Dejarte no fue facil, para que hoy vuelvas a mi
con cara de inocente y esa voz de yo no fui
mira que adentro mío hay un deseo de venganza,
de hacer pagar tus culpas y dejarte sin fianza.

Pensar que ya no puedo ni adorarte como antes
porque estoy ocupado en culparte.
Quisiera encerrarte y no dejarte salir más
mostrarle a los demás el dolor que me causas.
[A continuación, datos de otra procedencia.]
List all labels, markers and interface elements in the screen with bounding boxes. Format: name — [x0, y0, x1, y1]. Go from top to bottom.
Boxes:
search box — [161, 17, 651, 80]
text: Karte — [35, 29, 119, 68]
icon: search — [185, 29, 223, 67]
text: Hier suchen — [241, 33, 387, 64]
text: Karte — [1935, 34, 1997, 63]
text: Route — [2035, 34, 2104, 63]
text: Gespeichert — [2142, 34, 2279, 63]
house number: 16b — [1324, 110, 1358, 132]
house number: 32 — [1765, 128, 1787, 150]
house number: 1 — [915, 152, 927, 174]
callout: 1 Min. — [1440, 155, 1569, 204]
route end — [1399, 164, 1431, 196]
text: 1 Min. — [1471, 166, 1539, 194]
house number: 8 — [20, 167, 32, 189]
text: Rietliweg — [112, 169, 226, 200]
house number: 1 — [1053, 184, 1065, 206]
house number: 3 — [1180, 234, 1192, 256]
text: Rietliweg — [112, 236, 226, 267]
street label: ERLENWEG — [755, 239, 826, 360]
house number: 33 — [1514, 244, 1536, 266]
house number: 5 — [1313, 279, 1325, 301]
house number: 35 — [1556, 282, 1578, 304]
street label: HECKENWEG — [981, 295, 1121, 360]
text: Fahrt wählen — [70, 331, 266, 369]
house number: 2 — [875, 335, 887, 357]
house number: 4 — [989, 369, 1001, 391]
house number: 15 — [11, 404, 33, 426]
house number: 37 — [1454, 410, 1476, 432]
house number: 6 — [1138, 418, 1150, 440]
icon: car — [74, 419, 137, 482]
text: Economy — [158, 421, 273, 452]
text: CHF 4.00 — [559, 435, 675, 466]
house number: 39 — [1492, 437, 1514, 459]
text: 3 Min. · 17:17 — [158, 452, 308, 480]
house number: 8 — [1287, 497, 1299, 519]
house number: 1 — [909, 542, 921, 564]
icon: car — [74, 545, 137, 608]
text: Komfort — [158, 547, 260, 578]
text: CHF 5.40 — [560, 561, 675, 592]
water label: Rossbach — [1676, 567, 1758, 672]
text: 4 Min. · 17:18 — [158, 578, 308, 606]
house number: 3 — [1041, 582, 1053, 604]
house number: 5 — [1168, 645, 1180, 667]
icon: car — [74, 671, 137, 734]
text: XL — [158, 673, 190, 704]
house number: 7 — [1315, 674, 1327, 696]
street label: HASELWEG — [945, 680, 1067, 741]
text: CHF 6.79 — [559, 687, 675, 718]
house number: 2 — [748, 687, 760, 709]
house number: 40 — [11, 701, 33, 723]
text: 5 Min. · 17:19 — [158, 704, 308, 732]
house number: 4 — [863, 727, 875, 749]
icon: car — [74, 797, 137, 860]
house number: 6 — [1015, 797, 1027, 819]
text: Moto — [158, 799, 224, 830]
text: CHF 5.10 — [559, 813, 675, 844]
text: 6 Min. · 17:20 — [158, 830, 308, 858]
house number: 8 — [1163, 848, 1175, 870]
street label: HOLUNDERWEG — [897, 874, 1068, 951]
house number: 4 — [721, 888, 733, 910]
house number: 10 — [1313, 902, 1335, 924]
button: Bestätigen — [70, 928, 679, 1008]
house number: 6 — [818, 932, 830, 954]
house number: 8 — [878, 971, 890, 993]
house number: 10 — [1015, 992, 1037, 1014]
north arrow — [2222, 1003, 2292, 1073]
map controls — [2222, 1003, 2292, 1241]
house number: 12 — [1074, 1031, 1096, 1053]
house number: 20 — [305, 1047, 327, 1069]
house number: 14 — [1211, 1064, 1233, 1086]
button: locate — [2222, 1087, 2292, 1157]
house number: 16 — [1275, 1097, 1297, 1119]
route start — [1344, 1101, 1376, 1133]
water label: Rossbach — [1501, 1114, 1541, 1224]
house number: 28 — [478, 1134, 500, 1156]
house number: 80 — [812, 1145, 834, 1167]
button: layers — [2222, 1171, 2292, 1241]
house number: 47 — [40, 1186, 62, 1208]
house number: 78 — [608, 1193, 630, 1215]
Culpable, sos la única culpable,
yo te acuso y te maldigo,
te destierro de mi alma y mi corazón.

Voy a crucificarte y a quitarte la razón,
ponerte frente a frente con toda la prosesión,
toda esa gente muda que no tiene corazón,
hoy para mi estás muerta,
muerta en vida y sin mi amor.

Quemandome en silencio, entre el odio y el rencor,
fui abriendote una causa de mil hojas de dolor,
pasé noches enteras preparando mi venganza
y ahora es el momento de tomarme la revancha.

(Niña tonta!)

Culpable, sos la única culpable,
yo te acuso y te maldigo,
te destierro de mi alma y mi corazón.

Carga tu cruz, lleva el dolor, hasta el final, muerde el rencor.

Culpable, sos la única culpable,
yo te acuso y te maldigo,
te destierro de mi alma y mi corazón.